[Tutor] Finding text in a long string

Alfred Milgrom fredm@smartypantsco.com
Tue Jun 17 00:22:26 2003


At 10:51 PM 16/06/03 -0400, Timothy M. Brauch wrote:
>I am just having troubles with something I know is easy.
>
>I've got a small script written that pulls the data from a webpage.  What I
>am trying to do is to see if "image1.gif" is in the html or not.  The
>problem I am having is that it might be labelled as
>http://domain.com/image1.gif or it might be ../images/image1.gif or
>something else (it can change with each page) and it is going to be in an
>html tag.  I could do it if "image1.gif" was plain text.  I'm having trouble
>however in this case.
>
>I tried some things like:
>
>data = urllib.urlopen(ADDRESS).read()
>if "image1.gif" in data:
>     print "Success"
>else: print "Failure
>
>That gives me the error
>Traceback (most recent call last):
>   File "<pyshell#23>", line 1, in ?
>     if "offline.gif" in data:
>TypeError: 'in <string>' requires character as left operand
>which tells me it can only check if a certain character is in a string or
>not.
<snip>

I'm sure that there are better ways of doing what you want than what I am 
recommending, but here goes anyway:

1. Use the startswith() method for strings. Unfortunately this means you 
have to test this at every position in the string.

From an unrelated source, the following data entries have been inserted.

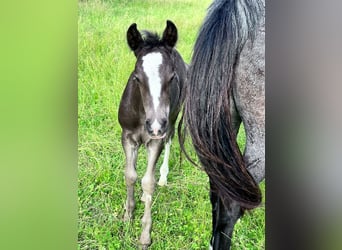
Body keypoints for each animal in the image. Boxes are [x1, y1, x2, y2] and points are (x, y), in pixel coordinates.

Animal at [117, 21, 187, 248]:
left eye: (172, 77)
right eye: (136, 77)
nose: (155, 126)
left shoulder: (154, 141)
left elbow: (148, 182)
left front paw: (144, 236)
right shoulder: (128, 137)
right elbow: (130, 176)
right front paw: (128, 215)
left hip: (172, 120)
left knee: (170, 140)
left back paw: (163, 177)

for i in range(len(data)):
         if data[i:].startswith("image1.gif"):
             print "Success"

2. Same approach but reduce the work required by checking first if the 
first letter matches:

for i in range(len(data)):
         if data[i]=='i' and data[i:].startswith("image1.gif"):
             print "Success"

3. As David Broadwell suggested, you can divide data further. Since 
"image1.gif" will always be part of a URL, it will always have '/' before 
it. You can therefore split data using '/'

newdata = data.split('/')
for phrase in newdata:
         if phrase.startswith("image1.gif"):
             print "Success"

Hope these ideas help or trigger some better solution,
Alfred Milgrom